How to Take Feverfew Tincture
There are couple of ways you can take your feverfew tincture. The easiest way is to place the tincture underneath the tongue. This way you have minimum taste of the bitterness as you swallow it. Some people use tinctures in teas or in mixed cocktails. How you choose to use it can be as simple or as creative as you prefer.
- You'll want to take between 100 to 300 mg of the feverfew tincture up to four times a day (according to NIH).
- Feverfew is most effective when take at the first signs of a migraine.
- If you have auras with your migraines, the first flash of light should alert you to take the tincture to stop the migraine before it cycles.
Feverfew Side Effects and Warnings
Side effects are minor and include, bloating, nausea, insomnia, headache, and joint pain. Feverfew may interact with other medications/drugs, so be sure to check with your doctor or health practitioner before taking it.
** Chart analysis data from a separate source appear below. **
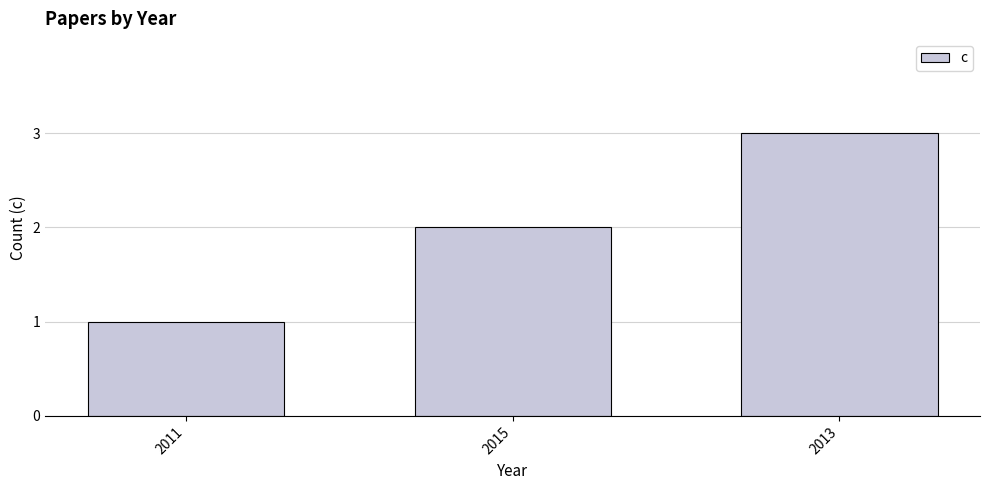

What position from the right is 2011?

3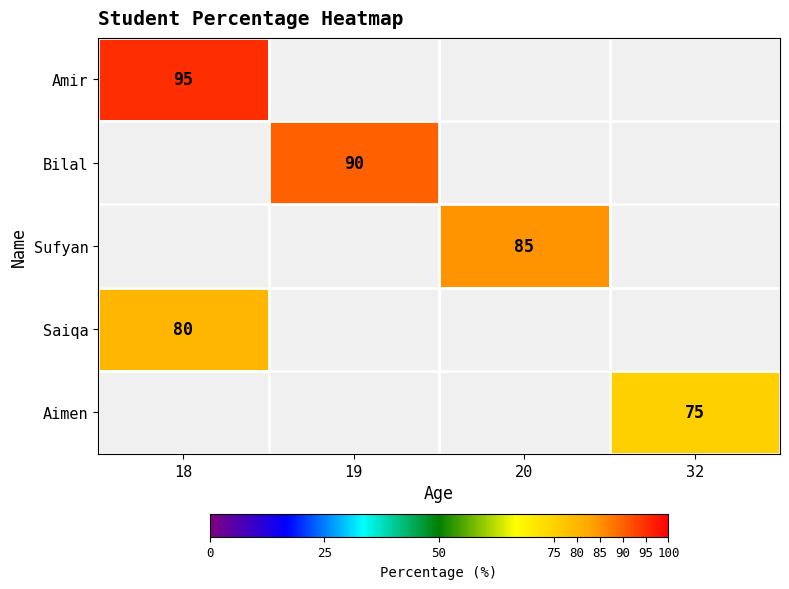

Which label corresponds to the smallest value in the chart?

32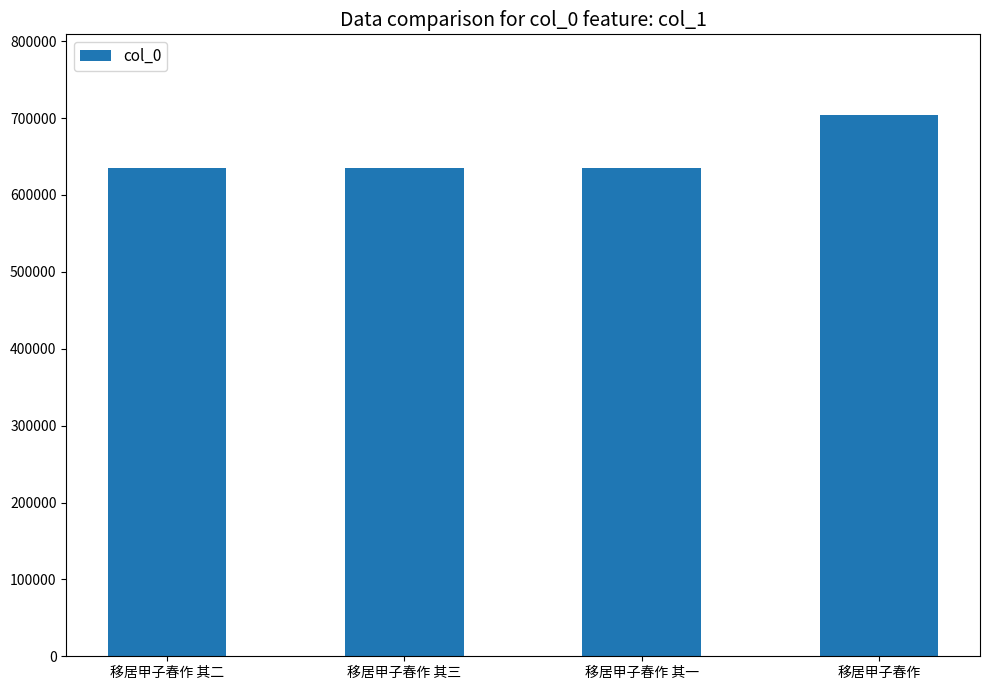

Approximately how many times larger is the value at 移居甲子春作 其二 compared to 移居甲子春作 其一?

1.0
- If you're pregnant, you shouldn't take feverfew.
- If you are currently on blood thinners or are allergic to any flowers of the daisy family, you shouldn't take feverfew.
- Don't administer feverfew to children under the age of two and adjust according to the child's weight. Always check with a doctor or health practitioner before giving feverfew to children!
Using Herbal Remedy for Migraine Headaches
You can use an herbal remedy as an alternative treatment to drugs for migraine headaches. Finding relief from painful migraines can be achieved when using specific teas and tinctures.